Ханна скромно опустила глаза.
– Знай, что я думаю то же самое об Ивасленде. Это родина знаний и великих идеалов. Я не могу смириться с тем, что наше устройство станет оружием, но лучше будет, если первыми его получим мы, а не Эмбрия или Кабервилл.
– Всё, как ты и говорила, – заметила Мэй. – Я запачкала руки не зря.
– А что думают твои звёздные друзья?
– Мне больше нельзя с ними общаться, но порой я нахожу под дверью записки, в которых они просят остановиться и спрашивают, почему я предала Ивасленд. Когда звёзды были только в их окнах, я верила, что друзья посылают записки мне. Лично мне. Но теперь, когда новые звёзды появляются каждый день… Думаю, движение выросло, и нас уже не пятеро. – Мэй помолчала. – Точнее, четверо.
Ханна коснулась руки Мэй.
– Наверное, это ужасно тяжело.
– Для меня самое сложное думать, не правы ли они.
Мэй повернула ладонь, и их пальцы сплелись. Всего на одно мгновение.
– Лучше, если над проектом будет работать человек с такими идеалами, как у тебя. Уверена, они это знают и понимают, что для тебя интересы и идеалы Ивасленда стоят впереди собственных амбиций.
Мэй чуть заметно улыбнулась.
– Всё, что я делаю, делаю для Ивасленда.
И тут в другом конце комнаты раздался голос Беара:
– Хватит шептаться. Мэй, проверь-ка мои расчёты.
Мэй встала, слабо улыбнулась Ханне и подошла к нему.
Под вечер в комнате появилась Абигайл в сопровождении отряда стражников.
– Как дела? – спросила королева. – Работа движется?
– Более чем, – отозвался Беар. – У нас прорыв.
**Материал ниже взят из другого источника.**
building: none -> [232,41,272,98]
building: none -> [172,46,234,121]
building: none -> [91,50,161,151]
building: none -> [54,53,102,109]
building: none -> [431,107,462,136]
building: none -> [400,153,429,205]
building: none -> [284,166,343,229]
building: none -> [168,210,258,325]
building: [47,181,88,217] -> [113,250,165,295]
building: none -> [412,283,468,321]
Хильди очень помогла. Как только закончим с уравнениями, надо будет проверить одну гипотезу.
Взгляд королевы метнулся к Ханне, которая притворно улыбнулась. По правде говоря, её сердце забилось сильнее, и под бежевой униформой выступил пот. Она не знала, хотят ли учёные, чтобы она сопровождала их к месту зла, и позволит ли Абигайл, но одно принцесса знала наверняка: нужно сбежать раньше, потому что она ни за что на свете больше не желает там оказаться.
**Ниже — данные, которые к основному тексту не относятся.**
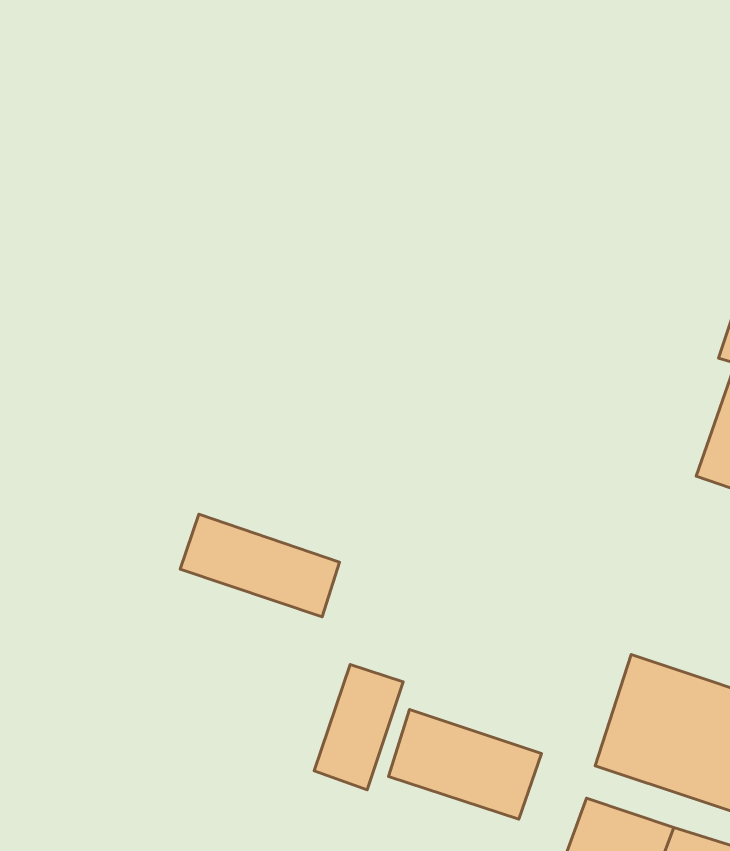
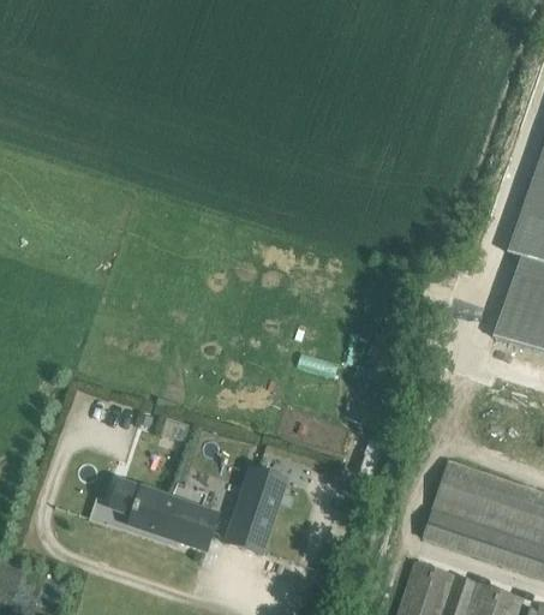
building: [180,514,339,617] -> [106,479,217,551]
building: [389,709,541,819] -> none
– Очень хорошо, – сказала Абигайл. – Я рада слышать, что Хильди принесла вам большую пользу. Сегодня можете уйти пораньше, чтобы отдохнуть. Барли, если у тебя есть несколько минут, я бы хотела услышать о деталях вашей работы за последние два дня.
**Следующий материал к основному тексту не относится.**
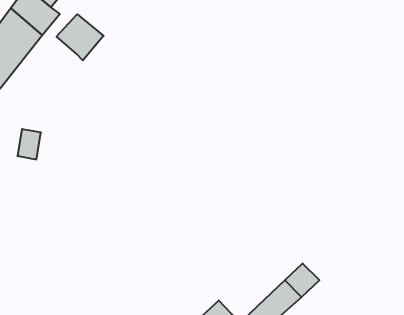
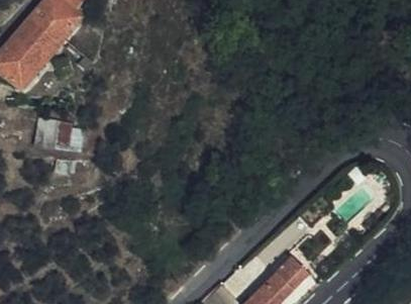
building: [57,14,104,60] -> none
Учёный в очках бросил взгляд на Ханну и с подозрением прищурился.
– Конечно, Ваше Величество.
Ханна взяла сумку. Пока никто не видел, схватила банку с надписью «Опасно! Горючее» и вслед за остальными покинула лабораторию. Она не могла подслушать разговор Барли и Абигайл, но подозревала, о чём они говорили.